Turning to supply, the new instructions to sell indicator fell further into negative territory, posting a net balance of -23%, down from -10% previously. This represents the weakest reading for the measure in more than a year, signalling a clear contraction in the flow of fresh listings coming onto the market.

A similar trend is evident in the market appraisals series, where the net balance slipped to -22%. Taken together, these results suggest that the supply pipeline is beginning to thin, potentially limiting the volume of new stock entering the market in the months ahead.

For house prices, the latest aggregate net balance came in at -33%, broadly in line with the readings of -35% and -34% recorded in April and May respectively. As such, while the indicator continues to point to modest downward pressure on prices at the national level, the trend appears to be stabilising rather than deteriorating further. At the regional level, the South East and South West of England continue to exhibit noticeably more negative net balances than the UK average. By contrast, respondents in Northern Ireland and, to a lesser extent, Scotland continue to report that house prices are following an upward trajectory.

Looking ahead, near-term price expectations at the aggregate level remain somewhat negative, although less so than in the previous survey.
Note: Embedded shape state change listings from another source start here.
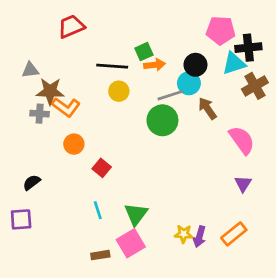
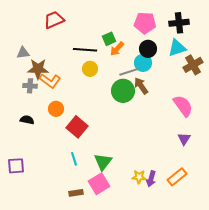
pink pentagon: (221, 30) -> (145, 23), moved
black cross: (248, 48) -> (179, 23), moved
orange arrow: (155, 65) -> (117, 49), turned 140
brown arrow: (207, 108) -> (141, 86), moved
red square: (102, 168) -> (77, 127), size x1.5
black semicircle: (32, 182) -> (27, 120), moved, turned 48

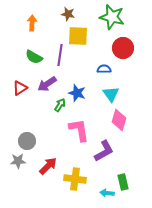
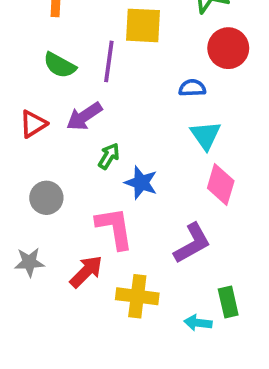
blue star: (77, 93) -> (141, 183), moved
pink L-shape: (79, 130) -> (115, 228), moved
gray circle: (27, 141) -> (46, 198), moved

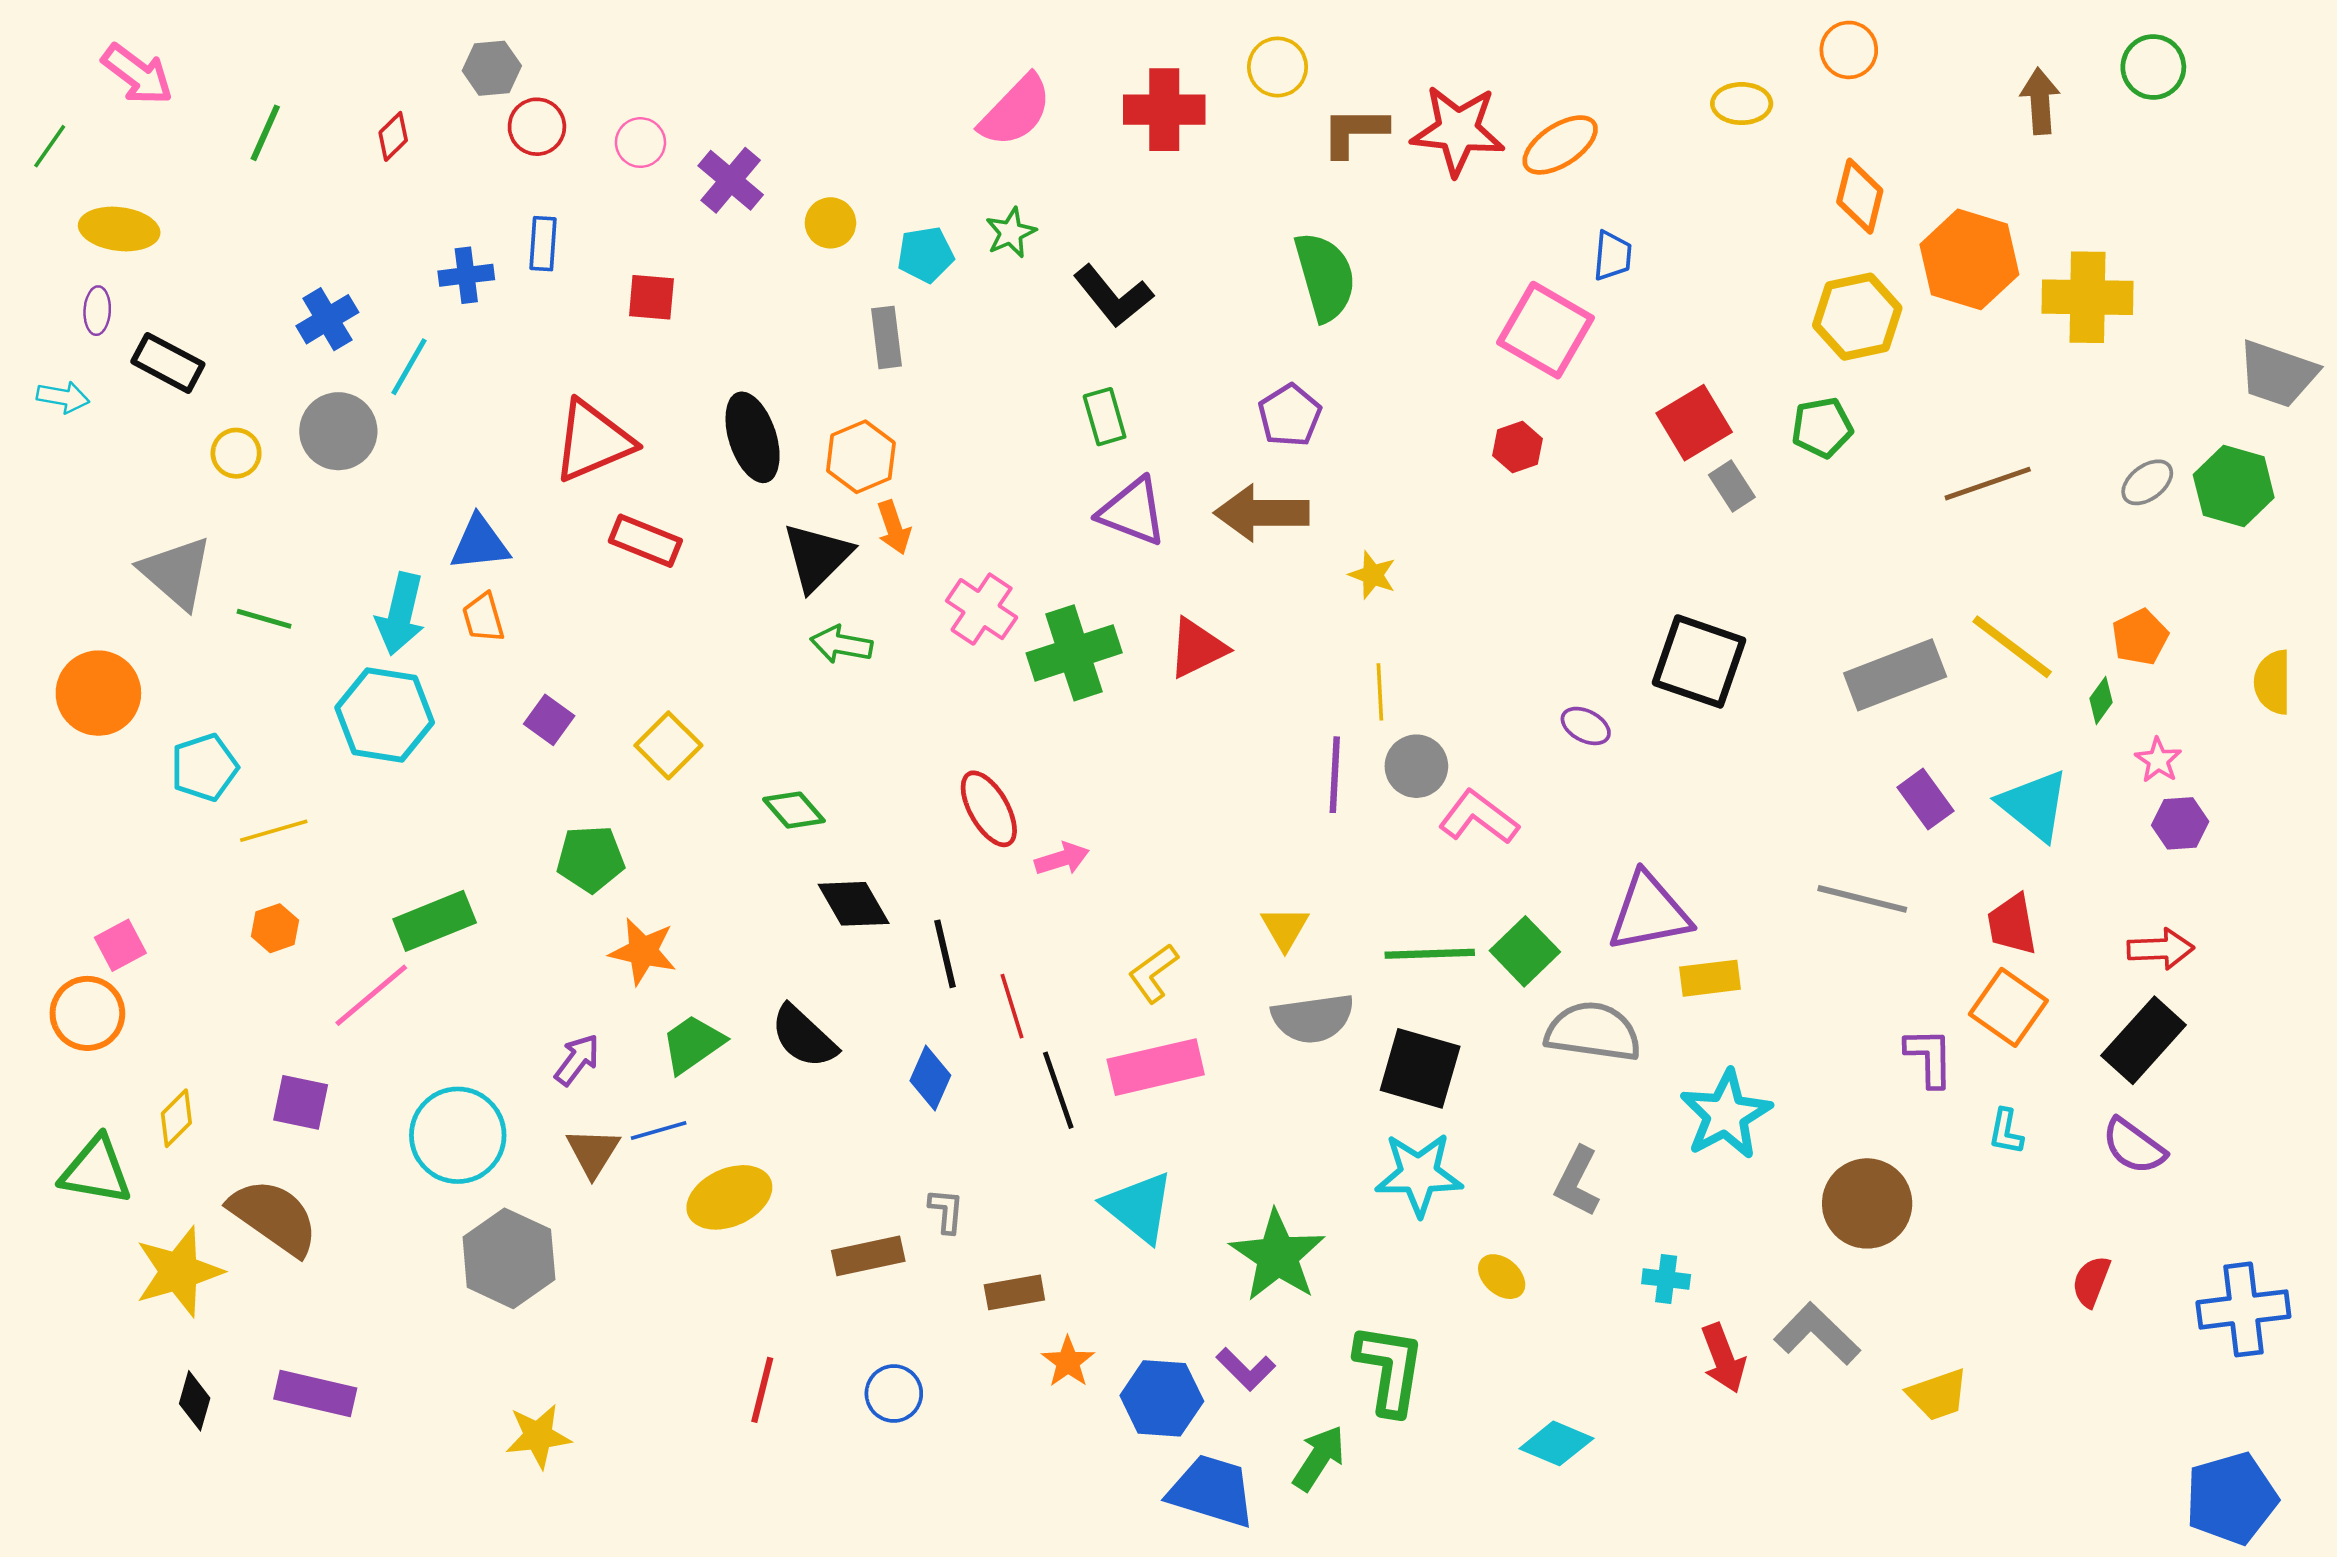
Further ahead, the twelve-month outlook remains modestly positive, with a net balance of +8% of respondents expecting house prices to rise over the year ahead, up slightly from +6% in the previous survey.

Jeremy Leaf, north London estate agent and a former RICS residential chairman, commented: “Ongoing worries about the conflict in Iran and its impact on the economy – especially mortgage rates and inflation – as well as domestic political uncertainty means home buying and selling is being pushed further down the ‘to-do’ list.

“Nevertheless, those who need rather than want to move are negotiating hard and trying to anticipate the market’s direction of travel.

“The net result is prices and activity are holding up better than we dared hope although we are not expecting a significant summer rebound, bearing in mind these distractions are likely to continue for a few more months at least.”
 
Rachel Springall, finance expert at Moneyfactscompare, added: “The supply of homes coming onto the market is beginning to thin, with both new instructions and market appraisals moving deeper into negative territory. The recent volatility in mortgage pricing and wider geopolitical uncertainty may have prompted some homeowners to pause their plans to sell until the outlook becomes clearer. Fewer properties coming onto the market could restrict the overall supply of homes in the months ahead. Overall, market sentiment remains subdued, although downward pressure on house prices appears to be easing.

"New buyer enquiries remain weak, yet buyer sentiment has slightly improved, recording its least negative result since February. Falling mortgage rates could encourage prospective buyers, but affordability pressures and wider economic uncertainty can create caution, with some sitting on the fence until rates fall further. Those seeking a new deal are looking at repayments of £1,538 per month, based on a typical two-year fixed mortgage of 5.52% on a loan of £250,000, with a term of 25 years. This is a difference of around £760 over the course of 12 months, compared to the average rate of 5.09% back in July 2025."